→ **OBJECTIVE**:
Transcribe exactly the part of the records below that opens with the line containing "kingdom: Animalia" and closes with the line containing "scientific name: Macoma balthica", with both of those lines included.

→ **PROVIDED RECORDS**:
··········

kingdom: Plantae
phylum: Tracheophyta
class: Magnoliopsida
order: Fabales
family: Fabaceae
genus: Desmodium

··········

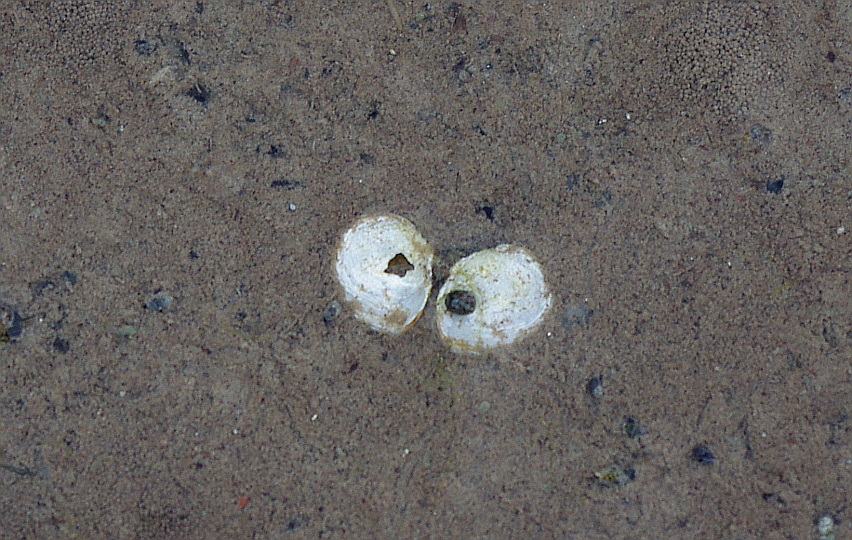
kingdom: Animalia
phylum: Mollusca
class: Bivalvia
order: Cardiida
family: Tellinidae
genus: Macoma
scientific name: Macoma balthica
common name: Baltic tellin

··········

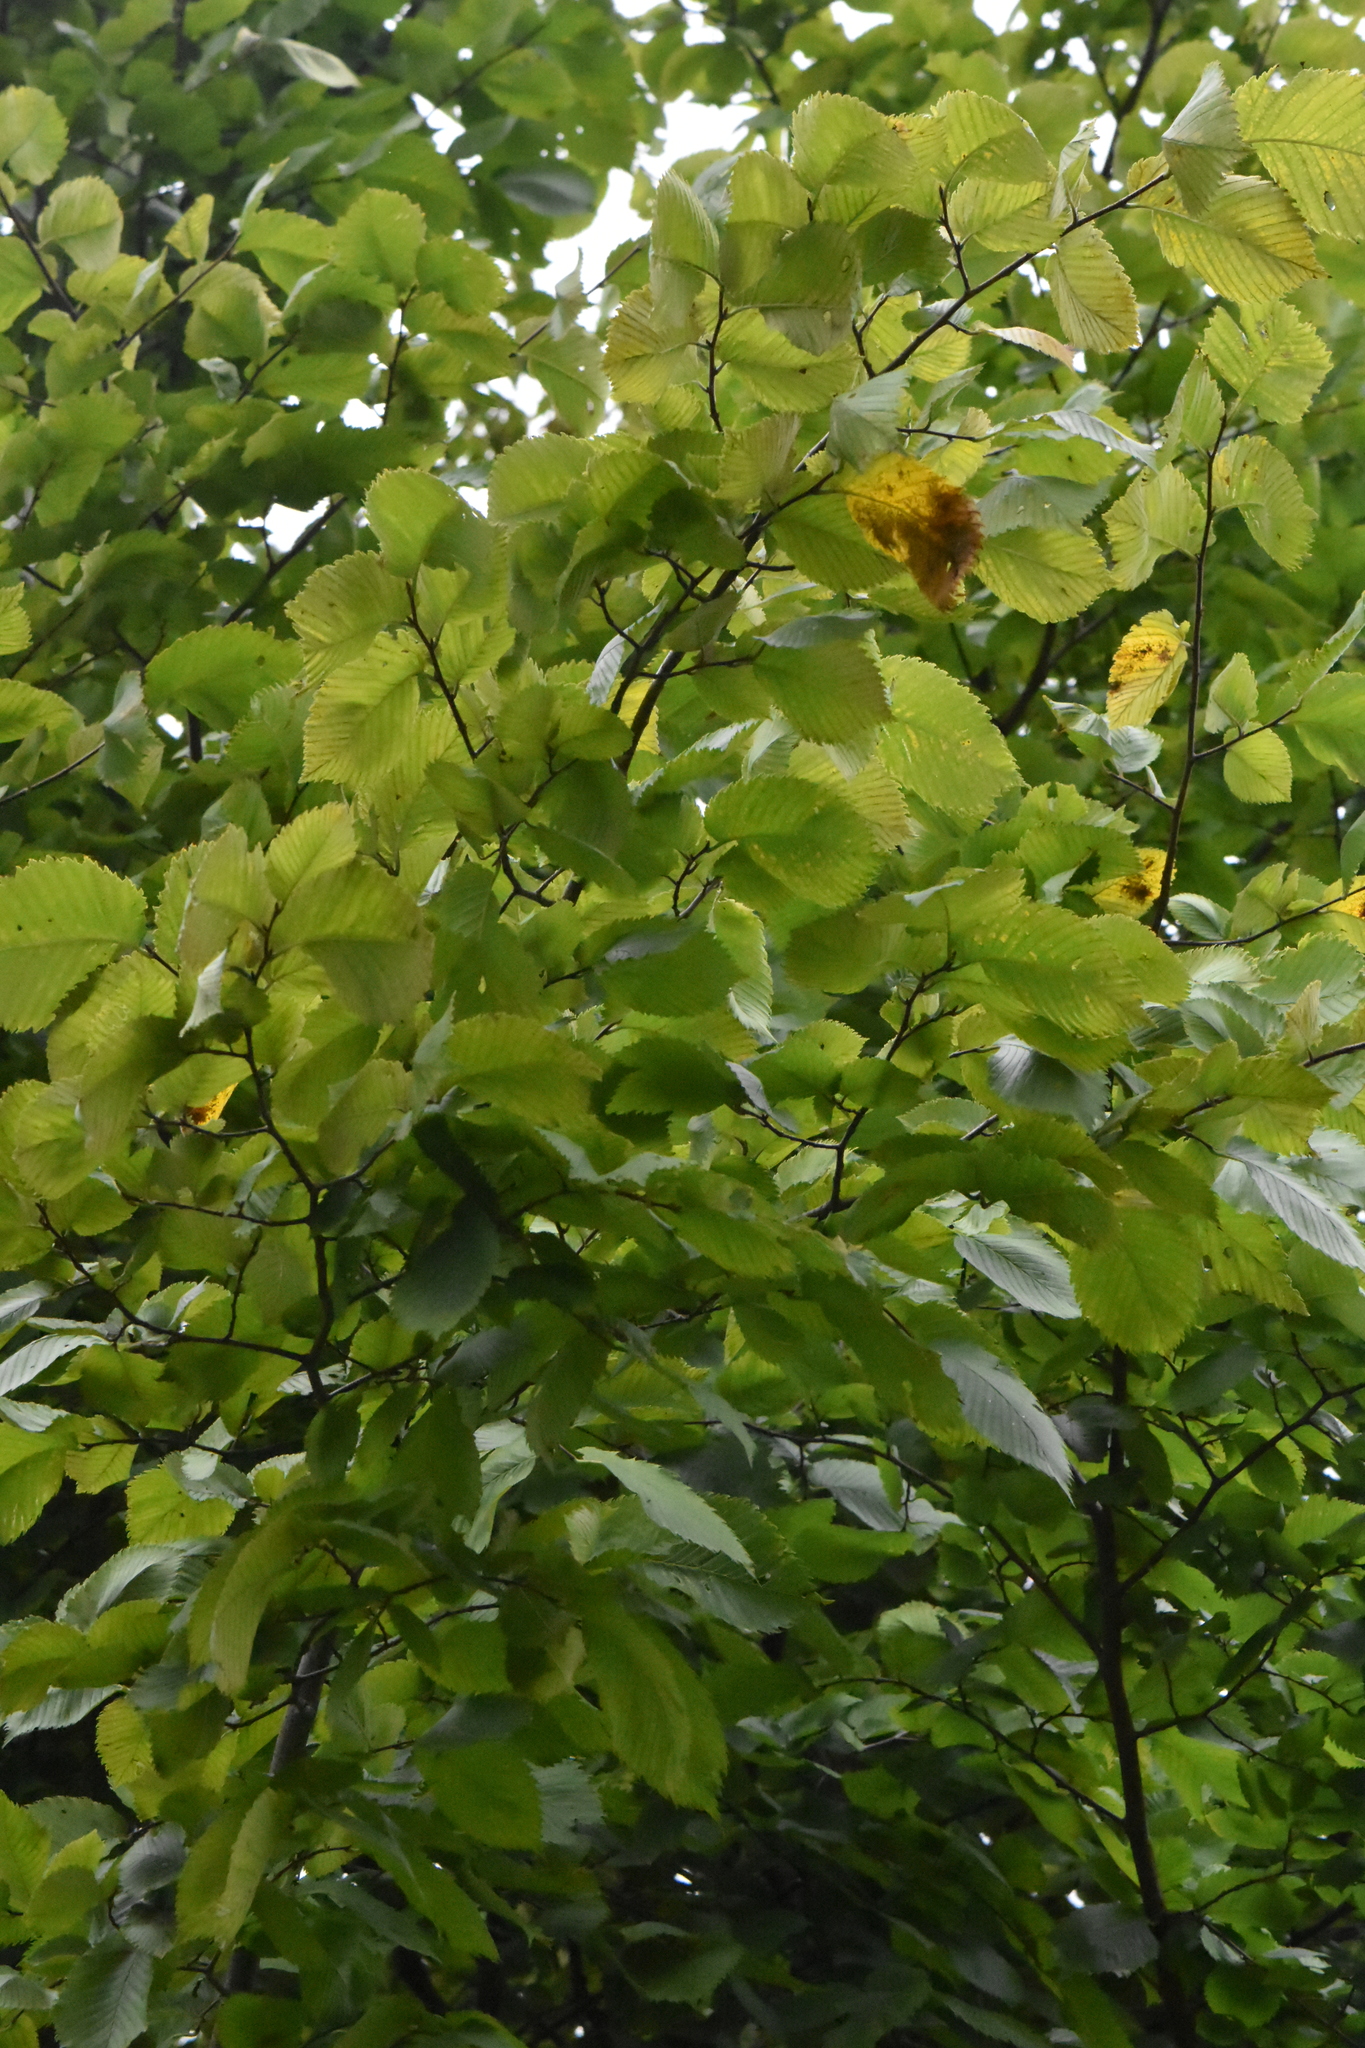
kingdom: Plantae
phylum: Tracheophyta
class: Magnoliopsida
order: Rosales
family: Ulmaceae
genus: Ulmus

··········

→ **SOLUTION**:
kingdom: Animalia
phylum: Mollusca
class: Bivalvia
order: Cardiida
family: Tellinidae
genus: Macoma
scientific name: Macoma balthica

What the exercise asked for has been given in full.